The Daily Globe - Serving Gogebic, Iron and Ontonagon Counties

Seniors get opportunity to ride area bike trails


July 16, 2018

Ralph Ansami/Daily Globe

DOUG HIPPE, of Ironwood, on Saturday shows a Duet tandem bicycle that will soon be available to give senior citizens rides on area trails at Cary Park in Hurley.


Hurley - Senior citizens who can no longer bicycle will be given the opportunity to ride the trails with a new bike that was on display Saturday at Cary Park in Hurley.

The bike was demonstrated at the Iron County Outdoor Recreation Enthusiasts event at the park.

On an 85-degree day with only slight breezes, bicyclists went out in intervals on the non-motorized trails.

It was a fundraiser for ICORE, but Enni Gregas, of the Friends of the Iron Belle Trail, said all of the non-motorized enthusiasts in the area tend to help out each other at such gatherings.

"We support ICORE," Gregas said.

Doug Hippe, of north Ironwood, a member of the Iron Belle Wheelers, showed how the Duet bike will be used to offer the physically handicapped and the elderly rides.

Basically, the passenger sits in the front, padded seat and is strapped in with a seat belt. There are two wheels in the front. The operator pedals from the rear.

There's an electric assist on the tandem bike, which was developed in the Netherlands. The assist can be activated by the operator for steep hills.

Hippe, who is volunteer coordinator for the Wheelers' bike plans, said a schedule will eventually be set up for use of the bike for people in nursing homes, for example.

He said it was purchased through contributions from the Gogebic Range and Superior health foundations.

The bike and a trailer to transport it cost around $10,000.

Gregas said she'd like to see more than one bike purchased.

Gregas and Hippe said area non-motorized sports promoter Jackie Powers, of Ironwood, brought forth the proposal to purchase the Duet bike.

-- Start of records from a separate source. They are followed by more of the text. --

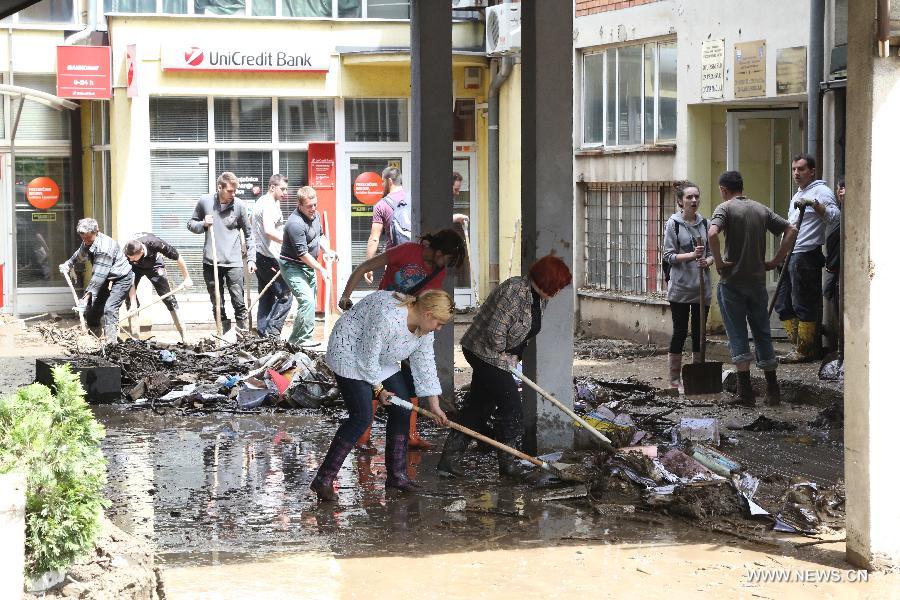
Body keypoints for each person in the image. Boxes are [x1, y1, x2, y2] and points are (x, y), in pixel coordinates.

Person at [310, 289, 453, 501]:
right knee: (361, 417)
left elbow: (425, 364)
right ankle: (323, 479)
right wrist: (379, 390)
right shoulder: (388, 317)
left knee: (403, 408)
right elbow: (367, 358)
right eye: (439, 323)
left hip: (381, 355)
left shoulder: (424, 330)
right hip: (350, 350)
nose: (439, 329)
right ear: (428, 315)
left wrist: (434, 405)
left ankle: (397, 475)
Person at [437, 255, 572, 479]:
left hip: (500, 356)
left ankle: (448, 461)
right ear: (547, 280)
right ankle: (508, 466)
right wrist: (504, 356)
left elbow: (526, 332)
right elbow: (495, 332)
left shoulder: (540, 298)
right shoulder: (516, 290)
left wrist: (515, 355)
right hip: (484, 352)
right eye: (557, 285)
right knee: (512, 407)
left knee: (478, 407)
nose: (558, 291)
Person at [338, 229, 467, 452]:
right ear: (439, 250)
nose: (445, 264)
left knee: (409, 383)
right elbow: (364, 267)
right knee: (371, 377)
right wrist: (346, 296)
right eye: (447, 258)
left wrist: (434, 404)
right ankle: (363, 436)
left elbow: (429, 309)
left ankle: (410, 436)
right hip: (381, 323)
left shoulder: (438, 273)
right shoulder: (407, 251)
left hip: (409, 329)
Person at [707, 171, 797, 406]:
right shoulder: (761, 209)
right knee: (762, 334)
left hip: (732, 284)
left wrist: (718, 262)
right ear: (741, 187)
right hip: (757, 283)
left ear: (723, 189)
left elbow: (712, 233)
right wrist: (776, 260)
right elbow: (792, 230)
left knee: (738, 335)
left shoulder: (725, 208)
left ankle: (745, 392)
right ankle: (772, 390)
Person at [774, 154, 840, 363]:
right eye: (794, 169)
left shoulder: (821, 191)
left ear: (812, 171)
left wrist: (815, 204)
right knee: (783, 303)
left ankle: (805, 350)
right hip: (790, 252)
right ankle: (798, 345)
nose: (796, 173)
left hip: (805, 254)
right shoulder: (797, 195)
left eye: (801, 169)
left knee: (803, 302)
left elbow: (835, 217)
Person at [187, 171, 256, 333]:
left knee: (238, 301)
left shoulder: (239, 206)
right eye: (230, 191)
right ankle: (223, 335)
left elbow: (249, 233)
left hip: (234, 262)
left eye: (235, 191)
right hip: (211, 262)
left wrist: (251, 259)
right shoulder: (205, 202)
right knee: (217, 302)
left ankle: (242, 338)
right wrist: (203, 223)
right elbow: (190, 224)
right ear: (220, 188)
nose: (233, 194)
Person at [663, 181, 712, 390]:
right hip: (681, 288)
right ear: (680, 202)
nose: (694, 200)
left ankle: (696, 377)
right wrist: (692, 255)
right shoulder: (673, 224)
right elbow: (668, 256)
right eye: (689, 197)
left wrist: (706, 261)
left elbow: (711, 256)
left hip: (702, 288)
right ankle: (675, 380)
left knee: (700, 332)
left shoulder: (705, 224)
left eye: (696, 197)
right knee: (680, 332)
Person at [59, 218, 134, 342]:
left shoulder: (104, 248)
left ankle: (112, 344)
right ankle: (95, 340)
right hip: (105, 275)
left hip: (122, 277)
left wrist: (85, 298)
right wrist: (69, 264)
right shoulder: (87, 240)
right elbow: (80, 253)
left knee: (110, 309)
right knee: (93, 312)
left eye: (89, 238)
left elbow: (99, 277)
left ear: (97, 232)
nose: (86, 241)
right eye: (83, 238)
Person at [280, 186, 335, 346]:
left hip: (307, 265)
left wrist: (329, 250)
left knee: (310, 303)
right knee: (307, 301)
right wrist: (321, 269)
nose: (313, 209)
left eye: (315, 204)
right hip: (292, 265)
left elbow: (320, 236)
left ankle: (294, 343)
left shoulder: (316, 215)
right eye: (309, 206)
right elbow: (302, 253)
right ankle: (304, 340)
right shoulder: (294, 223)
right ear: (300, 205)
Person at [122, 233, 193, 342]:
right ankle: (135, 338)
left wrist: (187, 278)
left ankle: (185, 336)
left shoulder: (155, 243)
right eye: (129, 258)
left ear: (141, 252)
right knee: (130, 301)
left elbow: (178, 257)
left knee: (169, 298)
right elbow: (129, 279)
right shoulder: (127, 254)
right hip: (134, 269)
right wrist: (133, 303)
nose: (130, 260)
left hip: (154, 265)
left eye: (132, 258)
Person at [252, 174, 292, 338]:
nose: (285, 193)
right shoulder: (268, 205)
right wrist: (290, 241)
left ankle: (262, 334)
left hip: (260, 255)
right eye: (282, 189)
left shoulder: (260, 201)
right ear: (272, 187)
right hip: (269, 257)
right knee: (285, 295)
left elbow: (250, 223)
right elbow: (269, 231)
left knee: (266, 296)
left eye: (286, 189)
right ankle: (272, 333)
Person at [364, 166, 408, 283]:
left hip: (394, 258)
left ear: (389, 181)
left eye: (383, 182)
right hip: (414, 256)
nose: (382, 185)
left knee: (393, 297)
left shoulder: (381, 205)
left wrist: (368, 266)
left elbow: (374, 239)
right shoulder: (412, 200)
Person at [823, 176, 843, 354]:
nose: (840, 192)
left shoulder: (851, 214)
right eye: (839, 188)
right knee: (830, 294)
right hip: (833, 265)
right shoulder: (838, 212)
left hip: (841, 268)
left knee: (840, 303)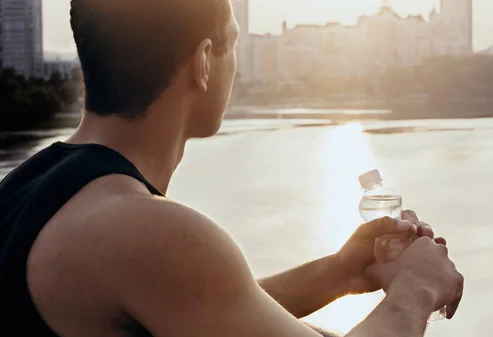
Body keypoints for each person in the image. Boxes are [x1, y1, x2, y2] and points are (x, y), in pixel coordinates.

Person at [0, 0, 464, 336]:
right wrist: (417, 288)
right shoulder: (146, 231)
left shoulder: (27, 189)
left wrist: (340, 272)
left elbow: (195, 307)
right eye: (234, 44)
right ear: (204, 62)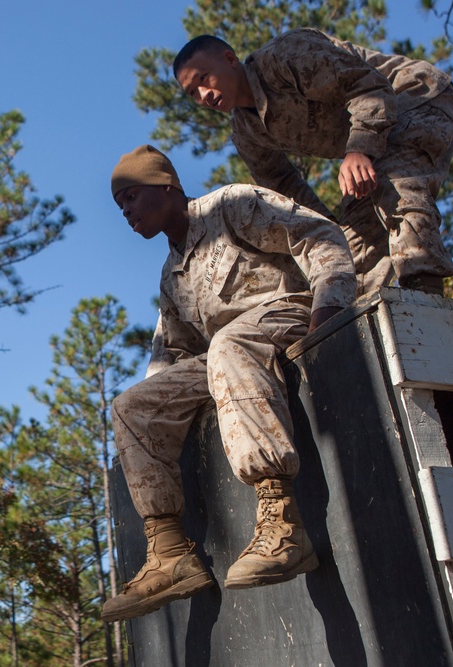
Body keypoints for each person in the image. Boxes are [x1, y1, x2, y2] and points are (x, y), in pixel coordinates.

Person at [101, 144, 355, 623]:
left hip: (290, 314)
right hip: (232, 353)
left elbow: (320, 234)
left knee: (229, 343)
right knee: (133, 406)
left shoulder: (231, 206)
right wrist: (161, 413)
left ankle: (282, 522)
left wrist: (331, 305)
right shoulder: (171, 274)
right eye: (120, 206)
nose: (126, 212)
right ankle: (170, 553)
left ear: (167, 186)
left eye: (131, 197)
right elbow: (169, 356)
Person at [171, 29, 453, 296]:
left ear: (230, 60)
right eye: (193, 93)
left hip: (414, 98)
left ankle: (425, 292)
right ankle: (361, 323)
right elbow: (283, 186)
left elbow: (369, 86)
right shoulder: (246, 133)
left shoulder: (284, 57)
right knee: (349, 249)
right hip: (375, 139)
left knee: (394, 185)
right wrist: (325, 228)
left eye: (204, 79)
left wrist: (360, 150)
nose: (203, 95)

While Hippe was showing how the bike will be used, a few people came along and commented how beneficial and therapeutic it would be for a senior citizen in a nursing home to get out on the trail and smell the fresh air from the front seat of the bike, riding like a kid again, with the help of a companion.

Gregas said the Gogebic County Transit would be able to transport seniors to a site along the trail, where rides could be given.

Right now, training for use of the bike is still taking place.

Nearby, bike rides from the Cary park started at noon, 1:30 and 3 p.m. Saturday at a relaxed pace.

Participants rode across the Montreal River to the Iron Belle Trail and as far into Michigan as they liked, then returned to the park for a picnic lunch.

The fundraiser supported development of the Hurley non-motorized trailhead on U.S. 51 and people could suggest names for the trail and trailhead when completed.